> What to produce
Reproduce the data that follows line for line, keeping only the source text and omitting the pictures.

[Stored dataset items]
____
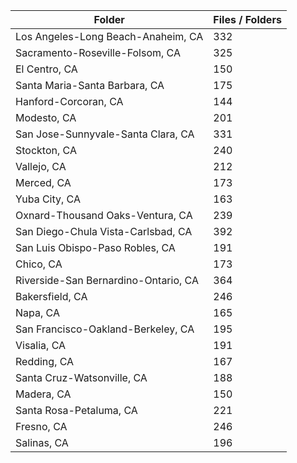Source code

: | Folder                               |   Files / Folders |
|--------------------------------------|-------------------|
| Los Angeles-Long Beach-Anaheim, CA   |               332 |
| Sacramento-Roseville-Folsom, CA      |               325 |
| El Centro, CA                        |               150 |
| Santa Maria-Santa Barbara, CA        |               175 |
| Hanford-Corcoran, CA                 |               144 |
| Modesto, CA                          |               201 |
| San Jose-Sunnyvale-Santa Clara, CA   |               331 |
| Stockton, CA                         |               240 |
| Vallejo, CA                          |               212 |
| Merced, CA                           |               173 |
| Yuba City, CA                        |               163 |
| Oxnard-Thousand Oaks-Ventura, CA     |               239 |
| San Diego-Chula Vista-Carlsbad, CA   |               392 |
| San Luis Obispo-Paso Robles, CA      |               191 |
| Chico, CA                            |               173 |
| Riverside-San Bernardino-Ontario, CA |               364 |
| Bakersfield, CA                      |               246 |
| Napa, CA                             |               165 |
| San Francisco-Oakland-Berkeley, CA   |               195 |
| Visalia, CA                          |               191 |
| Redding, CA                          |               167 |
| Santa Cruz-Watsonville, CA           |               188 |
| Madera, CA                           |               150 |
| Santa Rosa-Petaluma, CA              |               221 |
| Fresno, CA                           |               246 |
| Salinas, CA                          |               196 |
____
> Final answer
Source code

: | Folder                               |   Files / Folders |
|--------------------------------------|-------------------|
| Los Angeles-Long Beach-Anaheim, CA   |               332 |
| Sacramento-Roseville-Folsom, CA      |               325 |
| El Centro, CA                        |               150 |
| Santa Maria-Santa Barbara, CA        |               175 |
| Hanford-Corcoran, CA                 |               144 |
| Modesto, CA                          |               201 |
| San Jose-Sunnyvale-Santa Clara, CA   |               331 |
| Stockton, CA                         |               240 |
| Vallejo, CA                          |               212 |
| Merced, CA                           |               173 |
| Yuba City, CA                        |               163 |
| Oxnard-Thousand Oaks-Ventura, CA     |               239 |
| San Diego-Chula Vista-Carlsbad, CA   |               392 |
| San Luis Obispo-Paso Robles, CA      |               191 |
| Chico, CA                            |               173 |
| Riverside-San Bernardino-Ontario, CA |               364 |
| Bakersfield, CA                      |               246 |
| Napa, CA                             |               165 |
| San Francisco-Oakland-Berkeley, CA   |               195 |
| Visalia, CA                          |               191 |
| Redding, CA                          |               167 |
| Santa Cruz-Watsonville, CA           |               188 |
| Madera, CA                           |               150 |
| Santa Rosa-Petaluma, CA              |               221 |
| Fresno, CA                           |               246 |
| Salinas, CA                          |               196 |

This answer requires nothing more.